Murati then moved up the ladder to become a senior vice president of Product and Partnerships in the company before becoming the Chief Technology Officer ten months ago. Since Murati’s appointment as CTO, OpenAI has released some of its buzziest AI playthings like DALL.E 2 and ChatGPT that have found their way to the public.
There’s little to no information about Murati’s personal life aside from the fact that she is a fan of the sci-fi classic ‘2001: A Space Odyssey,’ poet Rainer Maria Rilke and the rock band, Radiohead.
On tougher questions around AI
While most of her work has been behind closed doors, with the growing hype around generative AI tools and OpenAI’s entry into the cultural zeitgeist, Murati has started to appear more in the public eye recently. She appeared on ‘The Daily Show’ with Trevor Noah to discuss the implications of these powerful AI tools four months back.
Murati has been working closely with Leike, as is evident on Twitter, and has also discussed the importance of incorporating feedback during training AI models. In a discussion eight months back with CogX, she explained, “We want these models to follow our explicit instructions but we also want them to follow our implicit instructions, so we don’t want them to produce any stereotypes or generate harmful responses. We want them mainly to align with what we mean or want, which can be quite fuzzy. In order to get there, we need human feedback in the loop for the model to make the intent crisper.”
In the same panel discussion while hailing AI’s overall impact, she had frankly admitted that she did not know if AI tools would eventually end up replacing human job roles. “We’re not sure if AGI will replace us completely or augment what we’re doing.
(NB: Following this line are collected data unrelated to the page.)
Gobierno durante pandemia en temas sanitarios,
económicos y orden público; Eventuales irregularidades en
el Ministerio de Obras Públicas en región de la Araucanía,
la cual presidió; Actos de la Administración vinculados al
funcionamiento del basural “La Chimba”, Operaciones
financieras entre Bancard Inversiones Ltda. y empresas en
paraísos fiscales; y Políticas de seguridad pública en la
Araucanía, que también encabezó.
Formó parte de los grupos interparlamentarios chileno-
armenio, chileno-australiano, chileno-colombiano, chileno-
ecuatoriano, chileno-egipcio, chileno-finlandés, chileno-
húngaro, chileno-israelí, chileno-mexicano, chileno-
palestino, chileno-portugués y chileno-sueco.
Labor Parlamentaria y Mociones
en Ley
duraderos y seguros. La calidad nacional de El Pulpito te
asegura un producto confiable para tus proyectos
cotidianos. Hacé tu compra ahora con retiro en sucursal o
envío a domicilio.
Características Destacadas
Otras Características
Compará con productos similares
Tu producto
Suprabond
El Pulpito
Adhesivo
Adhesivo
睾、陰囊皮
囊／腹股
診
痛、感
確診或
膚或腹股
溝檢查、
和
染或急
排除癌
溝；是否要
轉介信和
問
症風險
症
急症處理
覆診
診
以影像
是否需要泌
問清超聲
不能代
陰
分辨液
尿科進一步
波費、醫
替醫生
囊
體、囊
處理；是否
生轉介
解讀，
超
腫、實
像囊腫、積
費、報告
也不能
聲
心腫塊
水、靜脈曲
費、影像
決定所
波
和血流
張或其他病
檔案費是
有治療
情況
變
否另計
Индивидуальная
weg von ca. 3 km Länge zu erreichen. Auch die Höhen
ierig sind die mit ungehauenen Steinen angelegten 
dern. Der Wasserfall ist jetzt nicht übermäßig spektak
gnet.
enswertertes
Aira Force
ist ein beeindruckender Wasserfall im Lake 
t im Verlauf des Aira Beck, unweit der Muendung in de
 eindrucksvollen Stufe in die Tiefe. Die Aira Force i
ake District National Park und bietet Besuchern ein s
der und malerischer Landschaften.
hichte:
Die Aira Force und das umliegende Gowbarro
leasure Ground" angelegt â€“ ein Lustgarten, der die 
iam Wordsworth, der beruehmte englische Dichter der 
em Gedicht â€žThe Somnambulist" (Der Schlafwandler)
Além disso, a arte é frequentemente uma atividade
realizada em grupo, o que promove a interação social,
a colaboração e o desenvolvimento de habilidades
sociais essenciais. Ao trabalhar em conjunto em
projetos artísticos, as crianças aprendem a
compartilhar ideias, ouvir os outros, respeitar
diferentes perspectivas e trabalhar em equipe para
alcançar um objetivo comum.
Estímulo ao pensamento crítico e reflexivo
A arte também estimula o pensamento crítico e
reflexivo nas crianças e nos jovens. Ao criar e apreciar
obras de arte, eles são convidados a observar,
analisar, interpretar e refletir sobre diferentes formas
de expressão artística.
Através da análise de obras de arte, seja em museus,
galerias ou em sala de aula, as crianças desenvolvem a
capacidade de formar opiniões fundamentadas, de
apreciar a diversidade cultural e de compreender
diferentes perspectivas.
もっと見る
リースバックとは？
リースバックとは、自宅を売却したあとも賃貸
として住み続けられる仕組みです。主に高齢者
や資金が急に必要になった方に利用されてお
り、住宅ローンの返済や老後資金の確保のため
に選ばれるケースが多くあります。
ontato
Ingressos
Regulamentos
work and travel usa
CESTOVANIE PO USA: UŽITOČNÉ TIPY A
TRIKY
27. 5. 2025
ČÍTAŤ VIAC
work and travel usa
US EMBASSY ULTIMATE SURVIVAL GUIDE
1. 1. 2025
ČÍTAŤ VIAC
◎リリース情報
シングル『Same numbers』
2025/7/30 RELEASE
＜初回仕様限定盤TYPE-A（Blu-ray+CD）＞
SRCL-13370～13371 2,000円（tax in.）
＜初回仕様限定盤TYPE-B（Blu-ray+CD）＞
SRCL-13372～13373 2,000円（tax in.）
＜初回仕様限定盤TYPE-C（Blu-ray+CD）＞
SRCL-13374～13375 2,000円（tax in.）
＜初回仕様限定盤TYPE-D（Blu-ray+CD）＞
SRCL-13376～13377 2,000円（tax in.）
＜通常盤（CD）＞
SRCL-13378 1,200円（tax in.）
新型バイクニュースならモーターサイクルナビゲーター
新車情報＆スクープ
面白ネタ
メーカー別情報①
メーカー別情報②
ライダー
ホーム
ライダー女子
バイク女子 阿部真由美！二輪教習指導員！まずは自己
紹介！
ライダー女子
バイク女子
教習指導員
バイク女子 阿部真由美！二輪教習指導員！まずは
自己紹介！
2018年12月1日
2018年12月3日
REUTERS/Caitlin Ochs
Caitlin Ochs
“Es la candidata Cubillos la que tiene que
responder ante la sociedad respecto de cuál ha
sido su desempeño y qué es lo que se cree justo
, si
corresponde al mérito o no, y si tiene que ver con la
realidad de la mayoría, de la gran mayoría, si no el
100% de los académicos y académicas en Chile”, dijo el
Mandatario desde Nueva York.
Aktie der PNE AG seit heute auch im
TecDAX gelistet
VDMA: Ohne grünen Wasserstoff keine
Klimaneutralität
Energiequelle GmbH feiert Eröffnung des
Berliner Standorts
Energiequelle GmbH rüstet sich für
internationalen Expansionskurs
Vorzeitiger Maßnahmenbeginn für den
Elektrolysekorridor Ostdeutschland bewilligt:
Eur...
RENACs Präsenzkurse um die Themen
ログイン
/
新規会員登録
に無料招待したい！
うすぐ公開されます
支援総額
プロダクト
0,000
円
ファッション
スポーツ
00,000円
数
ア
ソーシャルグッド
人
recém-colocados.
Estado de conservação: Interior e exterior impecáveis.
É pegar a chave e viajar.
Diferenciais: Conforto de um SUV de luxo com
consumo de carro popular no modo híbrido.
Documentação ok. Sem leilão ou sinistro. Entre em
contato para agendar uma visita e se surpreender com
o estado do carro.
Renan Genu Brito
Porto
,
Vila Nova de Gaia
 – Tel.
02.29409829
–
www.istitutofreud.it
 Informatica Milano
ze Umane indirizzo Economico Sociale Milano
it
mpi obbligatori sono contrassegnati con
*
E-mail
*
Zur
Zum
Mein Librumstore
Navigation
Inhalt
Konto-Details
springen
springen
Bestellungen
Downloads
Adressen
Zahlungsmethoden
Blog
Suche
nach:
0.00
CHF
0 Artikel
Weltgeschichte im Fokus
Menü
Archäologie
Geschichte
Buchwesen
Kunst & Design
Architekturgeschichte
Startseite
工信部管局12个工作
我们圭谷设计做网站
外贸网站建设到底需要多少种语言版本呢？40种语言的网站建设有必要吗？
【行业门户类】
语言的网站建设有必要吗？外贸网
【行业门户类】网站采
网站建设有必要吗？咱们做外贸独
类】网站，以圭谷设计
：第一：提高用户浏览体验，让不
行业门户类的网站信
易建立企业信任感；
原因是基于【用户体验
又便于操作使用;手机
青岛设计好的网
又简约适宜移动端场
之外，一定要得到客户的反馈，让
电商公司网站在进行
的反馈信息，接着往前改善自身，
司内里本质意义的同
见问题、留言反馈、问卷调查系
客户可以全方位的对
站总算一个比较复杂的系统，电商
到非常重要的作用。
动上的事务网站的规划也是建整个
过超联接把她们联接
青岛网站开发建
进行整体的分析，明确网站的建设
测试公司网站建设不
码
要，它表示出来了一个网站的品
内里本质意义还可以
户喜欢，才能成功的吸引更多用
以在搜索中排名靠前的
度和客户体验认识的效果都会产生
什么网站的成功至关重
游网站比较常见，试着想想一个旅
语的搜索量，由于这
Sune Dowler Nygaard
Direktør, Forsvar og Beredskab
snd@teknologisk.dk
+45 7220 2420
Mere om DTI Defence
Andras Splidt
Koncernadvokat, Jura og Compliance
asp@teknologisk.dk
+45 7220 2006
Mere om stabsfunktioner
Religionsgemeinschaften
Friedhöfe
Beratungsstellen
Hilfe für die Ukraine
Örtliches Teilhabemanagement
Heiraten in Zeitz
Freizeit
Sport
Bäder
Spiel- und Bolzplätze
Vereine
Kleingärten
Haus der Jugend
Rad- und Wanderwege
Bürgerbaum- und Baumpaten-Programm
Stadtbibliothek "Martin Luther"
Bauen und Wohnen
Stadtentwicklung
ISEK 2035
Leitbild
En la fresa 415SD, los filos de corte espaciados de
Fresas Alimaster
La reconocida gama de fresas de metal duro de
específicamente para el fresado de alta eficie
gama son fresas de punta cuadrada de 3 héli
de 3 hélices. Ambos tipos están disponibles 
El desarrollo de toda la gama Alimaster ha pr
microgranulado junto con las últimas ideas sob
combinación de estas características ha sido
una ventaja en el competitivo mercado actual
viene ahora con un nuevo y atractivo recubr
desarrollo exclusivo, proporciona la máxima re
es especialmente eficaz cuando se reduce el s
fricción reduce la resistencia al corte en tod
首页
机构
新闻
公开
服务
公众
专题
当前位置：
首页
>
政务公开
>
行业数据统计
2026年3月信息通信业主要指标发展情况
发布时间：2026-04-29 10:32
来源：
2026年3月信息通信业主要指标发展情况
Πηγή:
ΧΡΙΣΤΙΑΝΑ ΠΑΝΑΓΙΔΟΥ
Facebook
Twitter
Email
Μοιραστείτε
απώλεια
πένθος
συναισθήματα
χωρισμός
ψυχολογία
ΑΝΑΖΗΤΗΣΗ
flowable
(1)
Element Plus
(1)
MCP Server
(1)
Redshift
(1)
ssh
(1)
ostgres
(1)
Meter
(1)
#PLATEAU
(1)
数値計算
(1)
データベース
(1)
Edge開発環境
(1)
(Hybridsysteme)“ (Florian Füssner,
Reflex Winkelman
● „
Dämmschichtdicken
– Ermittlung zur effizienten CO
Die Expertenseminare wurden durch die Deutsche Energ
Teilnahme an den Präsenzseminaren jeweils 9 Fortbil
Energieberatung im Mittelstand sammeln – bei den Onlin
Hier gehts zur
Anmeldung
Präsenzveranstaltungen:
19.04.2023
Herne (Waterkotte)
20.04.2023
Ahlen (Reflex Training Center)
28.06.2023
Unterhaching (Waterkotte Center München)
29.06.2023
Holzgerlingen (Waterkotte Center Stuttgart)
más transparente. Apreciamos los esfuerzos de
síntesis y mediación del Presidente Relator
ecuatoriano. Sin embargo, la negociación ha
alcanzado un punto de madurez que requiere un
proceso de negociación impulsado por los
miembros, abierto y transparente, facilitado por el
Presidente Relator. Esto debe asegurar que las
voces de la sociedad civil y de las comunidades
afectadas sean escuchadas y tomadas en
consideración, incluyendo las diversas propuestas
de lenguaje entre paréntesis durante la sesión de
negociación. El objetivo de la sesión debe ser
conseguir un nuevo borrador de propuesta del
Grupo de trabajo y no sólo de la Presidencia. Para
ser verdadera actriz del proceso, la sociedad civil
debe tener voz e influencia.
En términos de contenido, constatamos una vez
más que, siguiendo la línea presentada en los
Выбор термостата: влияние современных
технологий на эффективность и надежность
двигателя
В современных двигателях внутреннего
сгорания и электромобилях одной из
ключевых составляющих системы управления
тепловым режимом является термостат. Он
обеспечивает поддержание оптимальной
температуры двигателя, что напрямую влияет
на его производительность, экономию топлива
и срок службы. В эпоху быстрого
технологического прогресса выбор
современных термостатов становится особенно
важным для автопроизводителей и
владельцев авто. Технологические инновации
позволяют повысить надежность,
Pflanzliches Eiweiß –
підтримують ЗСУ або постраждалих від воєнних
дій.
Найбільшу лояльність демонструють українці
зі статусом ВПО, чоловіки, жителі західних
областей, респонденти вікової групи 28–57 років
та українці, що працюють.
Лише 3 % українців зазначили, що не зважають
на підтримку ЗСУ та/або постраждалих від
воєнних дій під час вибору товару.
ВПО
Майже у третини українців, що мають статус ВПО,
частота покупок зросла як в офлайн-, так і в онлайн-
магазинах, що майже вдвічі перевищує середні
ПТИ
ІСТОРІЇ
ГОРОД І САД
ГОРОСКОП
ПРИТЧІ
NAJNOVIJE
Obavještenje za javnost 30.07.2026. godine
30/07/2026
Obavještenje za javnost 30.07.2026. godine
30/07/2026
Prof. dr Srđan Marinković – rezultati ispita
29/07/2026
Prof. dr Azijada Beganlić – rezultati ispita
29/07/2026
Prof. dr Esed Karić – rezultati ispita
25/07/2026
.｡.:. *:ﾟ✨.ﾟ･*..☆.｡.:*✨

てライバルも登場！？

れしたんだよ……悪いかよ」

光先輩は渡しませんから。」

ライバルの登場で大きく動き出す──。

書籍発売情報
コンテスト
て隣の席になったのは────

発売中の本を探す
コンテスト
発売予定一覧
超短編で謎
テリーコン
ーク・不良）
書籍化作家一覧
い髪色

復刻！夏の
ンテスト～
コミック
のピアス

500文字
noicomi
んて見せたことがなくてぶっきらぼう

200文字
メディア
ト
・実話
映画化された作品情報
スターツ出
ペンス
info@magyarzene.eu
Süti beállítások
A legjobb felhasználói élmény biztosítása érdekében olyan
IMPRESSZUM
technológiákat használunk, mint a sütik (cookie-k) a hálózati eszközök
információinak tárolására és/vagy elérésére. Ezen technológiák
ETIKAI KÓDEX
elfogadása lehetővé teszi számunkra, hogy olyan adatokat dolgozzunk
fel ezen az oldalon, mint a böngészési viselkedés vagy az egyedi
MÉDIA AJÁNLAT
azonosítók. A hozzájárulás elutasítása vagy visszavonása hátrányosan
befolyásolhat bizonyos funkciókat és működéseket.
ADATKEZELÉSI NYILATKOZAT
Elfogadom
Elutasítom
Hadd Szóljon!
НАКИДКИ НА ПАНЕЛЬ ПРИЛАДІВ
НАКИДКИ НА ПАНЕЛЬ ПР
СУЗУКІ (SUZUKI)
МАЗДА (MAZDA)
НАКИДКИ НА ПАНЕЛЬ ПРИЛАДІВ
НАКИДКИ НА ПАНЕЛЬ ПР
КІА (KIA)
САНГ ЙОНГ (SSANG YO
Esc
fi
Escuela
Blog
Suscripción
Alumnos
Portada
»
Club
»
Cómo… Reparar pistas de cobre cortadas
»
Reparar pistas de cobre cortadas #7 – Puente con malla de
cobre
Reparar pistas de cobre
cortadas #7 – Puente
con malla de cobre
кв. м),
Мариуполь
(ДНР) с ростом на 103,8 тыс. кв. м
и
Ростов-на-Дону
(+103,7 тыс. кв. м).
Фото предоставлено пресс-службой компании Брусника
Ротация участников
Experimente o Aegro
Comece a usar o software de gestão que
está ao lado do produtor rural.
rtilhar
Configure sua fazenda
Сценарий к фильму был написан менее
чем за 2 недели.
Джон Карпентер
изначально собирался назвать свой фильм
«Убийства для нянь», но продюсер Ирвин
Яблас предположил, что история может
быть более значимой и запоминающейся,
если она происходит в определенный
It’s unclear what will happen with jobs, what governance or economic systems will look like. But I think it can have a very positive impact overall in the sense that it can solve very difficult real-world problems like climate change or in the medical treatment of diseases.”
In the interview on ‘The Daily Show’, Murati however took a more noncommittal approach that CEO and founder Sam Altman has seemingly taken when it came to heavy ethics-related concerns around their tools. Murati called OpenAI’s applications ‘human helpers’ and said that they would become just as ‘how society shaped them’.
OpenAI has always had a frank approach to admitting what their tools can or can’t do, which Murati has clearly adopted as well. However, she has also accepted that some of these questions, like the exact implications of AGI on humans, may be too big for even too open-ended to answer now.
In a recent interview with Time magazine, Murati called for regulation in AI saying that it wasn’t ‘too early’ for policymakers to get involved in AI. “It’s important for OpenAI and companies like ours to bring this into the public consciousness in a way that’s controlled and responsible. But we’re a small group of people and we need a ton more input in this system and a lot more input that goes beyond the technologies—definitely regulators and governments and everyone else,” she explained.